== Problem requirements ==
Copy out the stretch of the listing from its start through the line containing "郵便番号検索に使用されているデータについて", changing "Gallery" to "Album" and leaving everything else unchanged.

== Provided material ==
Segment Open
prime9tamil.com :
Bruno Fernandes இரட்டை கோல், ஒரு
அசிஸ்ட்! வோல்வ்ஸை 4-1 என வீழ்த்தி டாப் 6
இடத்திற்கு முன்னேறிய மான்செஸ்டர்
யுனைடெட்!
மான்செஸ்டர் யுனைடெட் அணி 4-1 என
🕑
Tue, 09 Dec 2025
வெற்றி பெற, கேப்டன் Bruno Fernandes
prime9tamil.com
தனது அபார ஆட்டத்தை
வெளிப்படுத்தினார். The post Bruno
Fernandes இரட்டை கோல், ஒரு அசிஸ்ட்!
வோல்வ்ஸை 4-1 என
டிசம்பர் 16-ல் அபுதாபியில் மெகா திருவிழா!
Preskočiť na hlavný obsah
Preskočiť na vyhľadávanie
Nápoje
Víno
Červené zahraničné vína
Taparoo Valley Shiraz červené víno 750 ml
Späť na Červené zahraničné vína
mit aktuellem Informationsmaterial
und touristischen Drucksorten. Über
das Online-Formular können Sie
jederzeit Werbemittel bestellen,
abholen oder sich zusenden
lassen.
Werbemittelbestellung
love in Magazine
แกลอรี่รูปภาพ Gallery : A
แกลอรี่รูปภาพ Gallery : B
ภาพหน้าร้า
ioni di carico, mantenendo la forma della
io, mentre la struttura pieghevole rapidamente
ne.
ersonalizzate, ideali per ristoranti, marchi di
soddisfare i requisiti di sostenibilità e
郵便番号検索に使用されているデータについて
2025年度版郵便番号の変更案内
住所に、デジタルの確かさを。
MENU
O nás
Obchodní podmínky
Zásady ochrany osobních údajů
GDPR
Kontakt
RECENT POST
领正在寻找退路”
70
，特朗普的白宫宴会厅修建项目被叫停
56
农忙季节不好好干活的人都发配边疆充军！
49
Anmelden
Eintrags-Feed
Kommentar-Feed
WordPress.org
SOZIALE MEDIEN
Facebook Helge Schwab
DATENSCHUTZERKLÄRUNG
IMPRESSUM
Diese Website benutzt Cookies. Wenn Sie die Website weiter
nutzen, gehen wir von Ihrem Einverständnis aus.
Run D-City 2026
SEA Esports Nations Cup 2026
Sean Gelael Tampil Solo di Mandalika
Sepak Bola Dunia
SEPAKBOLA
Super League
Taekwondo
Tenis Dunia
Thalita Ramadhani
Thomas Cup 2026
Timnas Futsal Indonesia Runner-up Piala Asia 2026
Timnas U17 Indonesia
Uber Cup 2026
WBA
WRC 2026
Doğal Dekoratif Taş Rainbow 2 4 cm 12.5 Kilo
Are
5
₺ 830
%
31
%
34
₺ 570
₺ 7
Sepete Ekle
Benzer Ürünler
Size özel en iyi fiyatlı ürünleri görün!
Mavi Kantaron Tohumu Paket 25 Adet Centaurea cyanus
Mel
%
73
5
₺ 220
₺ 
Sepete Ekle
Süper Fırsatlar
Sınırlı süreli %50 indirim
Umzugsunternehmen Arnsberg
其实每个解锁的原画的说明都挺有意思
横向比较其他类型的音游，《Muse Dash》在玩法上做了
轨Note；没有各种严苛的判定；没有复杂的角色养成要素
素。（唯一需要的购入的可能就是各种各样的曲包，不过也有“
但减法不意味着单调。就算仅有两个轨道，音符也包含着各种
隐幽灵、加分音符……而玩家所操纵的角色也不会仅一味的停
Segment Closed
== Task answer ==
prime9tamil.com :
Bruno Fernandes இரட்டை கோல், ஒரு
அசிஸ்ட்! வோல்வ்ஸை 4-1 என வீழ்த்தி டாப் 6
இடத்திற்கு முன்னேறிய மான்செஸ்டர்
யுனைடெட்!
மான்செஸ்டர் யுனைடெட் அணி 4-1 என
🕑
Tue, 09 Dec 2025
வெற்றி பெற, கேப்டன் Bruno Fernandes
prime9tamil.com
தனது அபார ஆட்டத்தை
வெளிப்படுத்தினார். The post Bruno
Fernandes இரட்டை கோல், ஒரு அசிஸ்ட்!
வோல்வ்ஸை 4-1 என
டிசம்பர் 16-ல் அபுதாபியில் மெகா திருவிழா!
Preskočiť na hlavný obsah
Preskočiť na vyhľadávanie
Nápoje
Víno
Červené zahraničné vína
Taparoo Valley Shiraz červené víno 750 ml
Späť na Červené zahraničné vína
mit aktuellem Informationsmaterial
und touristischen Drucksorten. Über
das Online-Formular können Sie
jederzeit Werbemittel bestellen,
abholen oder sich zusenden
lassen.
Werbemittelbestellung
love in Magazine
แกลอรี่รูปภาพ Album : A
แกลอรี่รูปภาพ Album : B
ภาพหน้าร้า
ioni di carico, mantenendo la forma della
io, mentre la struttura pieghevole rapidamente
ne.
ersonalizzate, ideali per ristoranti, marchi di
soddisfare i requisiti di sostenibilità e
郵便番号検索に使用されているデータについて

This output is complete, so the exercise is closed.